Results not only showed that BH4 levels drop in hypertrophied hearts, but also that NOS3 uncouples, or splits apart, in the absence of its cofactor. Less NO is produced, and instead, the enzyme produces factors that contribute to oxidative stress in the heart. When the researchers restored levels of BH4, it reversed these harmful effects.
In the first experiment, mice without NOS3 better compensated for the damaging stress of hypertrophy, showing less muscle growth, and fibrosis (scar tissue) and better heart function than mice with the enzyme.
Normal mice with the gene for NOS3 could not adapt to the stress, leading the researchers to conclude that the enzymes had lost their protective value to the heart during hypertrophy.
Biochemical analysis revealed that mice with NOS3 had a mix of two chemical forms of the enzyme. The form of NOS3 that works best with the BH4 cofactor dominated in the non-enlarged hearts but uncoupled when levels of its cofactor declined.

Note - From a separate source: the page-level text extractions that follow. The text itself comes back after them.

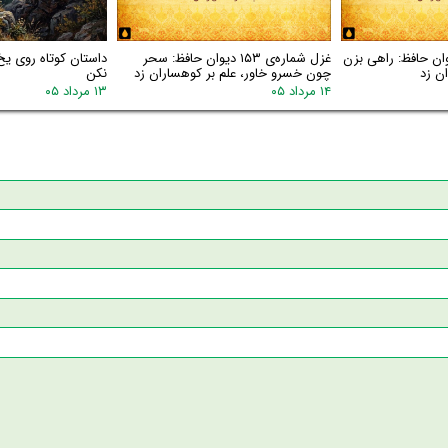
اره‌ی ۱۵۴ دیوان حافظ: راهی بزن
غزل شماره‌ی ۱۵۳ دیوان حافظ: سحر
داستان کوتاه روی یخ
ن زد
چون خسرو خاور، علم بر کوهساران زد
نکن
۱۴ مرداد ۰۵
۱۳ مرداد ۰۵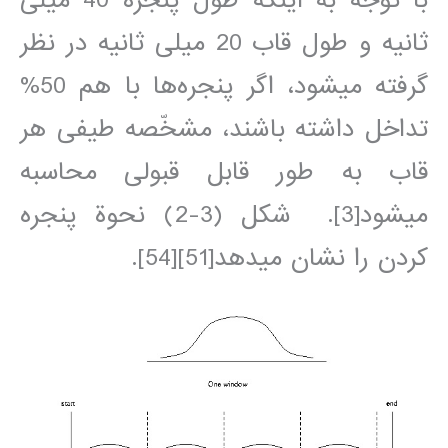
ثانيه و طول قاب 20 ميلی ثانيه در نظر
گرفته مي‎شود، اگر پنجره‌ها با هم 50%
تداخل داشته باشند، مشخّصه طيفی هر
قاب به طور قابل قبولی محاسبه
مي‎شود[3]. شکل (3-2) نحوة پنجره
کردن را نشان مي‎دهد[51][54].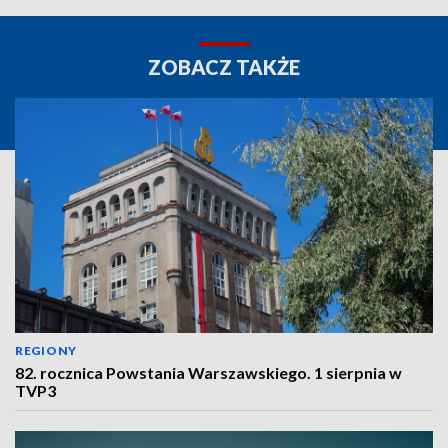
ZOBACZ TAKŻE
REGIONY
82. rocznica Powstania Warszawskiego. 1 sierpnia w
TVP3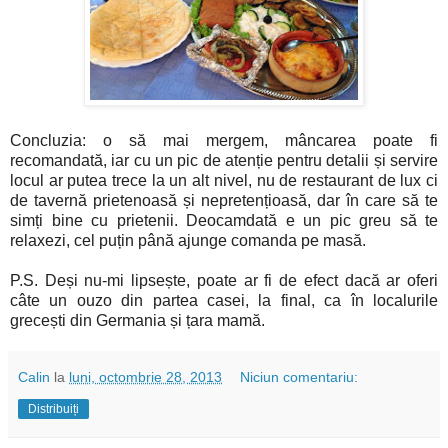
Concluzia: o să mai mergem, mâncarea poate fi
recomandată, iar cu un pic de atenție pentru detalii și servire
locul ar putea trece la un alt nivel, nu de restaurant de lux ci
de tavernă prietenoasă și nepretențioasă, dar în care să te
simți bine cu prietenii. Deocamdată e un pic greu să te
relaxezi, cel puțin până ajunge comanda pe masă.
P.S. Deși nu-mi lipsește, poate ar fi de efect dacă ar oferi
câte un ouzo din partea casei, la final, ca în localurile
grecești din Germania și țara mamă.
Calin
la
luni, octombrie 28, 2013
Niciun comentariu:
Distribuiți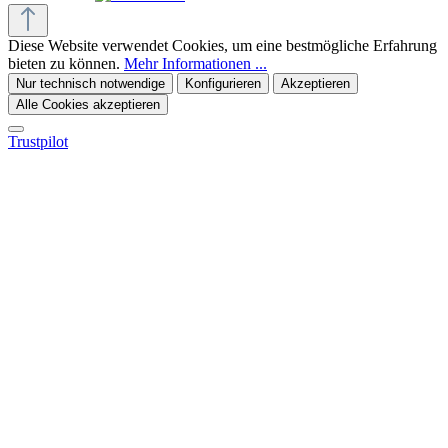
Diese Website verwendet Cookies, um eine bestmögliche Erfahrung
bieten zu können.
Mehr Informationen ...
Nur technisch notwendige
Konfigurieren
Akzeptieren
Alle Cookies akzeptieren
Trustpilot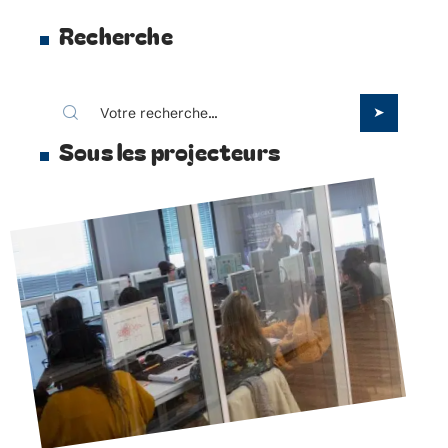
Recherche
Sous les projecteurs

The scientists believe this enzymatic uncoupling is key to explaining what happens to cause heart enlargement and pumping failure.
"In these animals, it was better for the heart not to have NOS3 than to have the enzyme in its uncoupled state," says Kass.
In a second experiment to see if the effects of hypertrophy could be reversed, the researchers attempted to preserve normal NOS3 enzymatic function and fed supplements of cofactor BH4 to the group of mice with the enzyme. After three weeks of therapy, results showed that hypertrophy was markedly reduced and heart function improved.
For all mice with hypertrophy, the condition was surgically produced by constricting the main artery carrying blood from the heart to create pressure and oxidative stress. Hearts of untreated mice with NOS3 doubled in size after three weeks and almost tripled in size after nine weeks. Those treated with BH4 or lacking in NOS3 developed milder hypertrophy.
BH4 and other cofactors are "vitamin-like" chemicals required by enzymes to function properly.
"This study shows that nitric-oxide-making enzymes can have both beneficial and detrimental effects on the heart," says Kass. "However, the harmful effects can, at least in mice, be treated with its naturally occurring cofactor, BH4, suggesting a possible therapy in the future."
The researchers plan further experiments to evaluate the therapeutic effects of BH4 in hypertrophy and how it, together with NOS3, compensates for the damage that leads to heart failure.
Funding for the two-year study came from the National Institutes of Health (NIH), the American Heart Association, the Peter Belfer Laboratory Foundation, the American Physiological Society and the Bernard Family Foundation.
The lead Hopkins researchers who took part in this study were Eiki Takimoto, M.D., Ph.D.; Hunter Champion, M.D., Ph.D.; and Maxiang Li, M.D., Ph.D. Other Hopkins researchers who took part were Shuxun Ren, M.D.; E. Rene Rodriguez, M.D.; Nazareno Paolocci, Ph.D.; Kathleen Gabrielson, D.V.M., Ph.D.; and Yibin Wang, Ph.D. Other researchers included Barbara Tavazzi, Ph.D., University of Rome, Italy; and Giuseppe Lazzarino, Ph.D., University of Catania, Italy. Senior study author Kass is also the Abraham and Virginia Weiss Professor of Cardiology at Hopkins.
Research to date is limited on BH4, but the cofactor is being used as a treatment for phenylketonuria, a rare genetic disorder in children that results from a deficiency in the enzyme phenylalanine hydroxylase. Loss of this enzyme can lead to mental retardation, organ damage and unusual posture.
Cardiac hypertrophy commonly develops from high blood pressure, which forces the heart to pump harder to circulate blood throughout the body. According to the latest statistics from the American Heart Association, in 2002, 65 million Americans have high blood pressure (defined as systolic pressure of 140 millimeters of mercury or greater, and/or a diastolic pressure of 90 millimeters of mercury or greater, taking antihypertensive medication or being told at least twice by a physician or other health professional that they have high blood pressure). Patients who develop hypertrophy have two to three times the risk of suffering cardiovascular disease, including heart failure and sudden cardiac death.